→ **Exercise requirements**: When you copy the listing, reproduce each line as it appears and omit every image.

───── Data extract

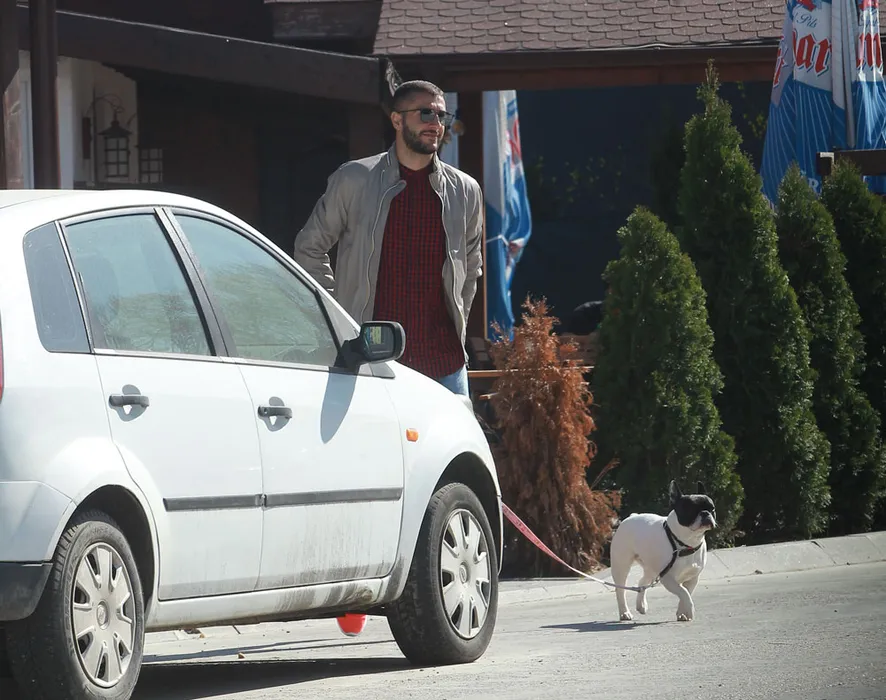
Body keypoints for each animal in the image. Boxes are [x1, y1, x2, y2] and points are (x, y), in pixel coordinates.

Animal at [609, 480, 717, 622]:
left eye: (712, 509)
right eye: (691, 509)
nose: (705, 513)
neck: (684, 542)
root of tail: (631, 517)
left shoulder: (693, 578)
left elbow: (686, 592)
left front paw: (682, 613)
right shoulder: (668, 578)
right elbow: (684, 592)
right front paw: (689, 611)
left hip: (651, 569)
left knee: (642, 582)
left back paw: (641, 605)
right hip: (621, 566)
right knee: (620, 590)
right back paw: (624, 613)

──────────

→ **Your response**:
Body keypoints for each animal in the image. Boxes are [x1, y1, x2, y2] and points are (x, y), in pixel coordinates.

Animal at [609, 480, 717, 622]:
left eye: (712, 509)
right eye: (691, 509)
nose: (705, 513)
neck: (684, 542)
root of tail: (631, 517)
left shoulder: (693, 578)
left elbow: (686, 592)
left front paw: (682, 613)
right shoulder: (668, 578)
right elbow: (684, 592)
right front paw: (689, 611)
left hip: (651, 569)
left knee: (642, 582)
left back paw: (641, 605)
right hip: (621, 566)
right knee: (620, 590)
right back paw: (624, 613)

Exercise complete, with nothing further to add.